E la seconda via? È la stessa, come ho già detto, ma con un altro aspetto. Una specie di sopraelevata che segue il tracciato antico e non è più in mano al caso. Semmai in parte al Destino, perché c’è un patto. E non si è più gettati e tolti, ma si arriva e si parte. Inoltre ci sono ormai indicazioni su tutta la via, anche dal ciglio dell’abisso in poi, fino all’altra sponda. E c’è un ponte che collega le due rive, esile per ora, non molto di più di una corda molle che ho lasciato andare alle mie spalle quando sono passato la prima volta. Ma poi, come ha annotato in quell’occasione, “ci penseranno i tecnici a costruire il ponte. Io credo che si troverà il modo di tirarlo e rafforzarlo e già vedo con l’immaginazione le torri che sorgeranno al posto dei rudimentali ancoraggi che ho costruito io, più alte di quelle del ponte di Brooklyn, più vicine al cielo di quelle che sono state progettate per l’attraversamento dello stretto di Messina; e il solido nastro, che sostituirà l’attuale corda dove si può passare uno alla volta, si stenderà dall’una all’altra sponda e sarà il più lungo, degno di tanto vuoto. Io credo che su di esso passeranno gli uomini di una nuova civiltà.”

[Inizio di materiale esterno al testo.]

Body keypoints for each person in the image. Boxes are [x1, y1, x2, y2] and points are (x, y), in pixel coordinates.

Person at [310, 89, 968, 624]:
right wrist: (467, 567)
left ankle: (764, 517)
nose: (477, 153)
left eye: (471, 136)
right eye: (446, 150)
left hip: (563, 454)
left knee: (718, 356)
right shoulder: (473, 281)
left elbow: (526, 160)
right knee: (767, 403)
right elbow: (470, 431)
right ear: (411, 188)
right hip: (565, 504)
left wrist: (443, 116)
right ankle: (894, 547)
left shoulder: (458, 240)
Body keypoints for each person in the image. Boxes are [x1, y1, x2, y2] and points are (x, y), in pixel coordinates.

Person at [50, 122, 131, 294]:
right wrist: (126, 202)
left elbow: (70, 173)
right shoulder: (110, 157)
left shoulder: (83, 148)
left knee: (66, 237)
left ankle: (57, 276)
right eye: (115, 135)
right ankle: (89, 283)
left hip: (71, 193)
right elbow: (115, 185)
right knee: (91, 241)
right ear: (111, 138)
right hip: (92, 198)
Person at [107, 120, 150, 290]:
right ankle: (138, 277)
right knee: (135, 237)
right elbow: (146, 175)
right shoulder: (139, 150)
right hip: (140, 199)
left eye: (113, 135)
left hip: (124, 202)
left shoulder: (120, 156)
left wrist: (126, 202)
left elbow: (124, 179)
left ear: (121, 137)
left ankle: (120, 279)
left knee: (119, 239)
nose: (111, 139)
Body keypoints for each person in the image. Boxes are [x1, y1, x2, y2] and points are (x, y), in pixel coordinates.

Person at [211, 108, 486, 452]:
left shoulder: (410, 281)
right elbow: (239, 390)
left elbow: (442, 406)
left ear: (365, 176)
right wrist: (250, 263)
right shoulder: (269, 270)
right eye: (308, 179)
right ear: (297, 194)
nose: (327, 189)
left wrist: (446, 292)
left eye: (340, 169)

Ecco posti a confronto i due aspetti della strada: quello normale e comune e il nuovo, dopo i segnali e le illuminazioni. Non dovrebbero esserci dubbi sulla scelta, però il secondo è costruito sopra il primo, a notevole altezza. È la via della conoscenza, e bisogna arrivare fin lassù se si vuole prenderla e seguirla. Questo è il trauma dell’inizio di ogni cosa.
Tuttavia, quando una strada è indicata e tracciata, come sempre accade per quelle sulla terra, alla fine si arriva ad imboccarla e percorrerla, anche da chi non sa quando è stata costruita e non conosce il nome dell’autore.